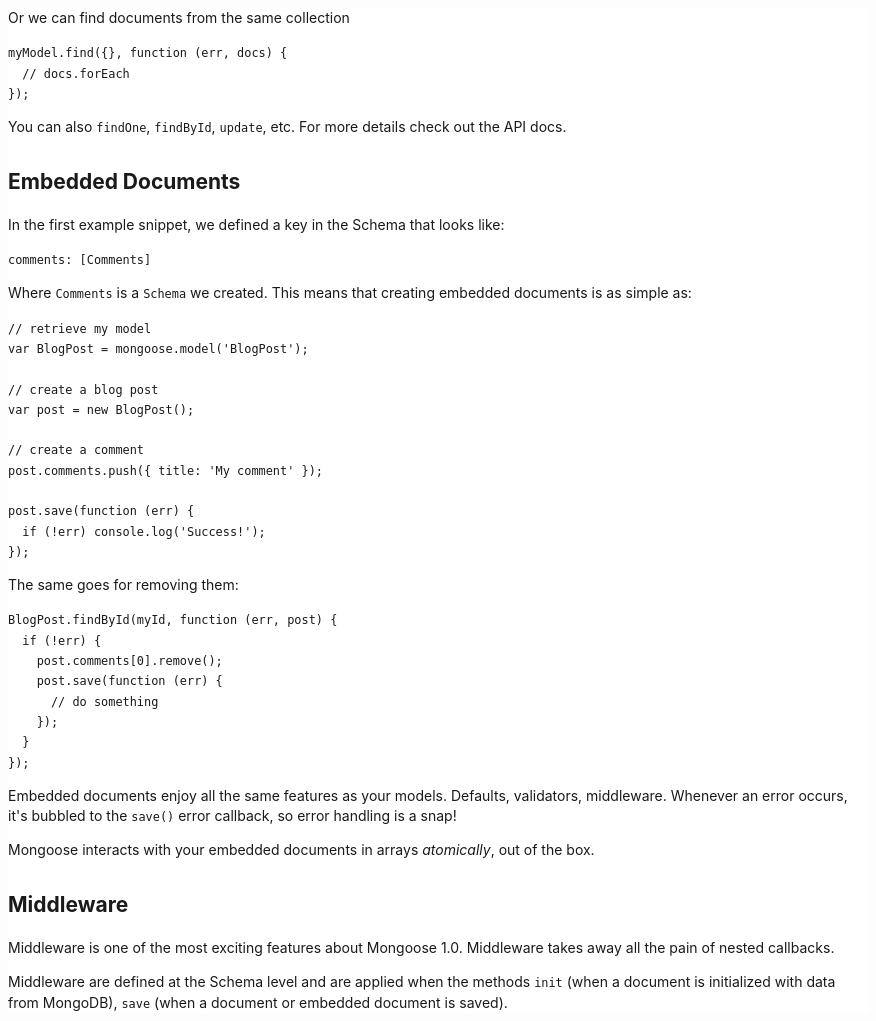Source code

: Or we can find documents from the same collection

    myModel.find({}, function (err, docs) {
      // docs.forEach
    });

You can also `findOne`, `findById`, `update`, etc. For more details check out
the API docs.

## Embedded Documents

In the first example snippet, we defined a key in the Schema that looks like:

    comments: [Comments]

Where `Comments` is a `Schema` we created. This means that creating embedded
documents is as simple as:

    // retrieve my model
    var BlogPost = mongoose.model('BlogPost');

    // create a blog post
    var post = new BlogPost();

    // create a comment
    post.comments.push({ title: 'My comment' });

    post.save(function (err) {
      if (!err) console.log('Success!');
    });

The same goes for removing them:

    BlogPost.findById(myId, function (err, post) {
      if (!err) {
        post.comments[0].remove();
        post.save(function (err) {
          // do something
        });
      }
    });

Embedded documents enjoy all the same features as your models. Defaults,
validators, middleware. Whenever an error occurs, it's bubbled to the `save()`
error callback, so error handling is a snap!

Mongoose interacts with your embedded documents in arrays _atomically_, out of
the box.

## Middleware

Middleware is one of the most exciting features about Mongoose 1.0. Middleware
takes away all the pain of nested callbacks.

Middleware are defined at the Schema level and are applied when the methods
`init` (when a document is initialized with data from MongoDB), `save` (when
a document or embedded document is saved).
###
Set down exactly what runs from the line with "Mongoose interacts with" to the last line of the data above, including both of those lines and no others.

Mongoose interacts with your embedded documents in arrays _atomically_, out of
the box.

## Middleware

Middleware is one of the most exciting features about Mongoose 1.0. Middleware
takes away all the pain of nested callbacks.

Middleware are defined at the Schema level and are applied when the methods
`init` (when a document is initialized with data from MongoDB), `save` (when
a document or embedded document is saved).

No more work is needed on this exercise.